Python is a popular programming language that has a number of libraries for statistical analysis, one of which is the scipy library. The scipy library has a function called scipy.stats.chisquare
that can be used to perform a chi-squared test.
To understand how the chi-squared test works, let’s consider an example. Imagine that we are conducting a survey to determine the preferred type of ice cream among a group of individuals. We ask 100 individuals to select their preferred type of ice cream from a list of five options: vanilla, chocolate, strawberry, mint, and cookies and cream.

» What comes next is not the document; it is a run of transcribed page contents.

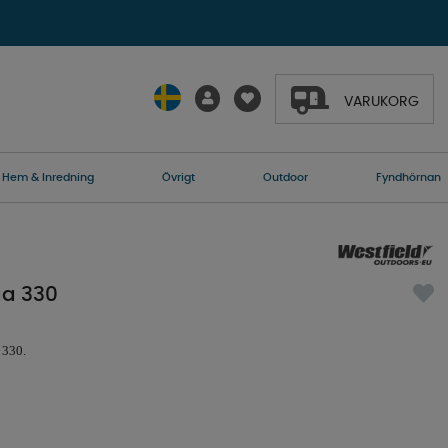
VARUKORG
Hem & Inredning
Övrigt
Outdoor
Fyndhörnan
ga 330
 330.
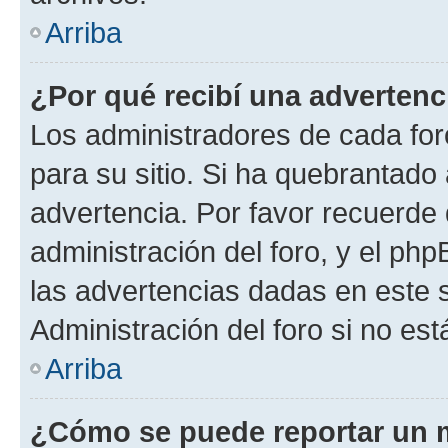
Arriba
¿Por qué recibí una advertenc
Los administradores de cada foro
para su sitio. Si ha quebrantado
advertencia. Por favor recuerde 
administración del foro, y el p
las advertencias dadas en este 
Administración del foro si no es
Arriba
¿Cómo se puede reportar un 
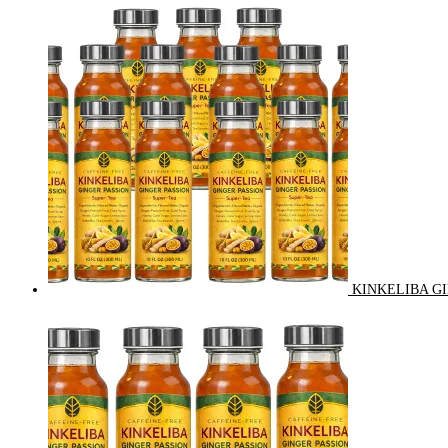
KINKELIBA GI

After collecting the data, we observe the following frequencies: vanilla (25), chocolate (30), strawberry (20), mint (15), and cookies and cream (10).
We want to know if there is a significant difference between the observed frequencies and the expected frequencies, assuming that all five types of ice cream are equally popular. To perform the chi-squared test, we first need to calculate the expected frequencies for each type of ice cream. In this case, since there are five types of ice cream and we surveyed 100 individuals, the expected frequency for each type of ice cream is 20 (100 / 5 = 20).
Now that we have the observed frequencies and the expected frequencies, we can use the scipy.stats.chisquare
function to perform the chi-squared test. The function takes two arguments: the observed frequencies and the expected frequencies. Here is the code:
from scipy import stats
# Observed frequencies
observed_frequencies = [25, 30, 20, 15, 10]
# Expected frequencies
expected_frequencies = [20, 20, 20, 20, 20]
# Perform the chi-squared test
chi2, p = stats.chisquare(observed_frequencies, f_exp=expected_frequencies)
# Print the test statistic and p-value
print("Chi-squared test statistic:", chi2)
print("p-value:", p)
The function returns two values: the chi-squared test statistic, and the p-value. The p-value is the probability that the test statistic would be as extreme or more extreme than the one observed, assuming that the null hypothesis (that the observed frequencies are the same as the expected frequencies) is true. A small p-value (typically less than 0.05) indicates that the observed frequencies are significantly different from the expected frequencies, and that the null hypothesis can be rejected.
In this example, the p-value is very small, which means that we can reject the null hypothesis and conclude that there is a significant difference between the observed frequencies and the expected frequencies. This suggests that not all types of ice cream are equally popular among the individuals surveyed.